Je dis à la vieille : un crime va être commis ce soir, il faut l’empêcher. Elle me regarde sans comprendre, et je répète, presque avec méchanceté : le sang va couler, il va y avoir une terrible hémorragie. Alors elle compose un numéro sur son téléphone. Ils vont venir vous aider, n’ayez pas peur, ils seront ici dans quelques minutes. Elle a rangé la photo de Michaël, elle s’est calée dans le sofa, une jambe repliée sous sa cuisse. Elle allume une cigarette et plisse ses yeux à cause de la fumée, elle a l’air vraiment de la prostituée qu’elle a toujours été. Je pourrais partir maintenant. Je pourrais m’enfuir à toutes jambes, m’envoler dans les rues de cette ville infinie, si grande qu’on ne me retrouverait jamais. Mais je reste immobile à attendre, pour connaître la fin de cette histoire, pour suivre les pas de Viram jusqu’au bout, jusqu’à la Maison blanche.

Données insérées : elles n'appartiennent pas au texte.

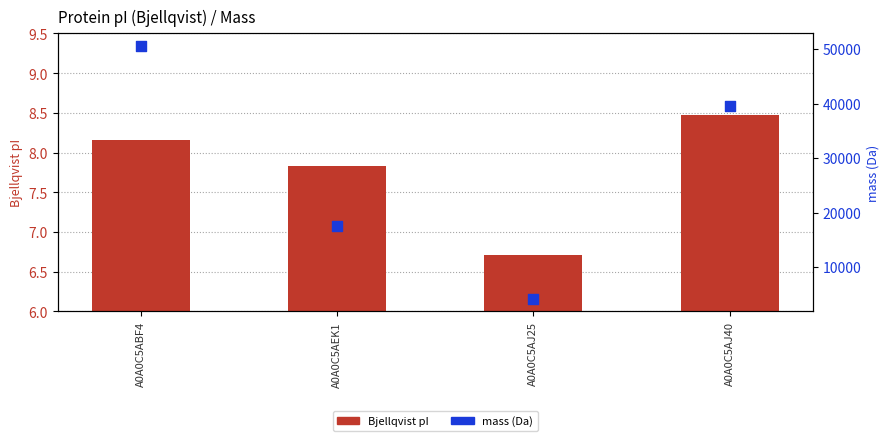

What are all the series names shown in the legend?

Bjellqvist pI, mass (Da)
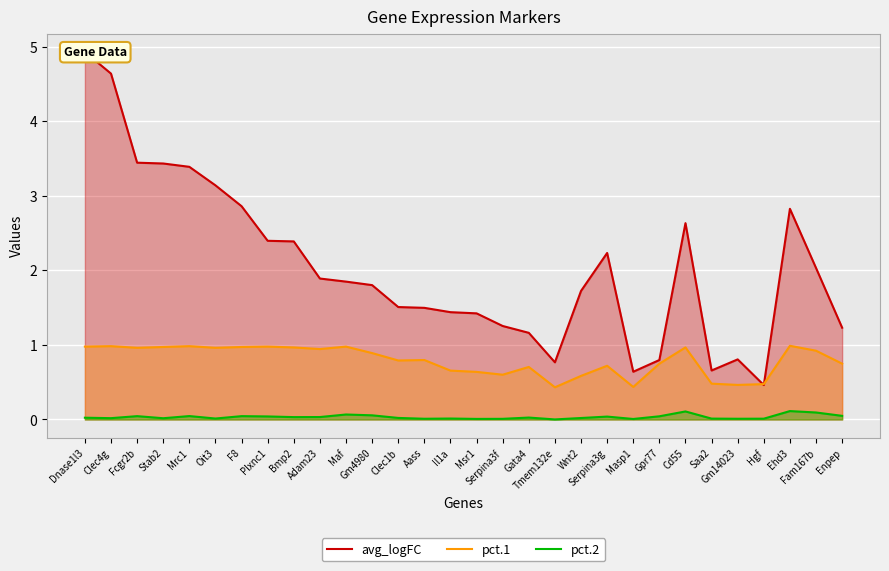

Which series has the largest range (max minus min)?

avg_logFC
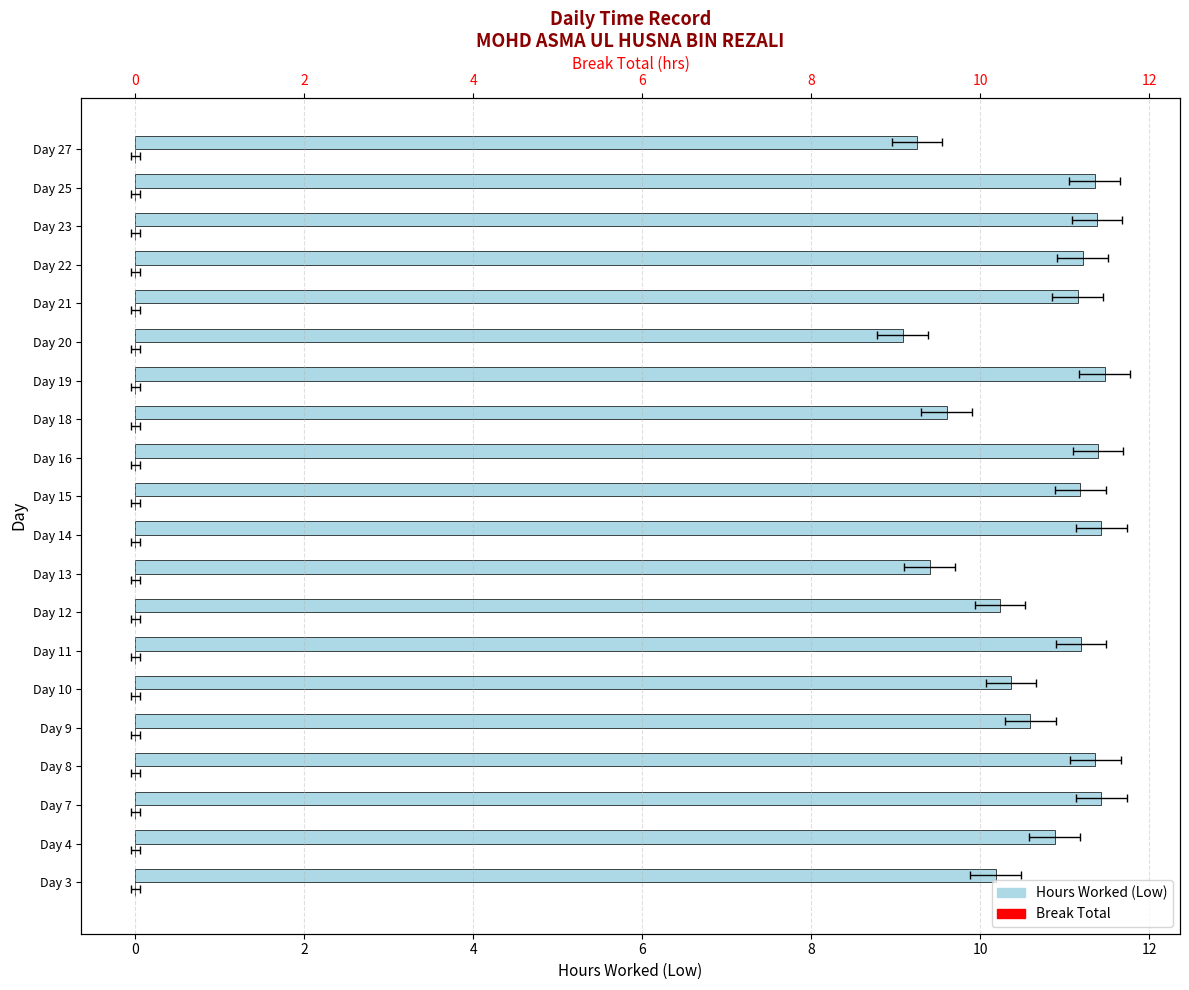

How many bars are there in total?

40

Ici règne une sorte de paix.
C’est un lieu hors du monde, perché en haut des collines, pas très loin du fleuve, peut-être la mer, en tout cas une étendue liquide qui brille le soir entre les grilles. Un grand jardin entoure le bâtiment, un parc aux allées rectilignes comme dans un cimetière, couvertes de gravillons, des terrasses de mignonnette, et des arbres, des arbres très hauts et très droits, dans le genre des ifs, des cyprès.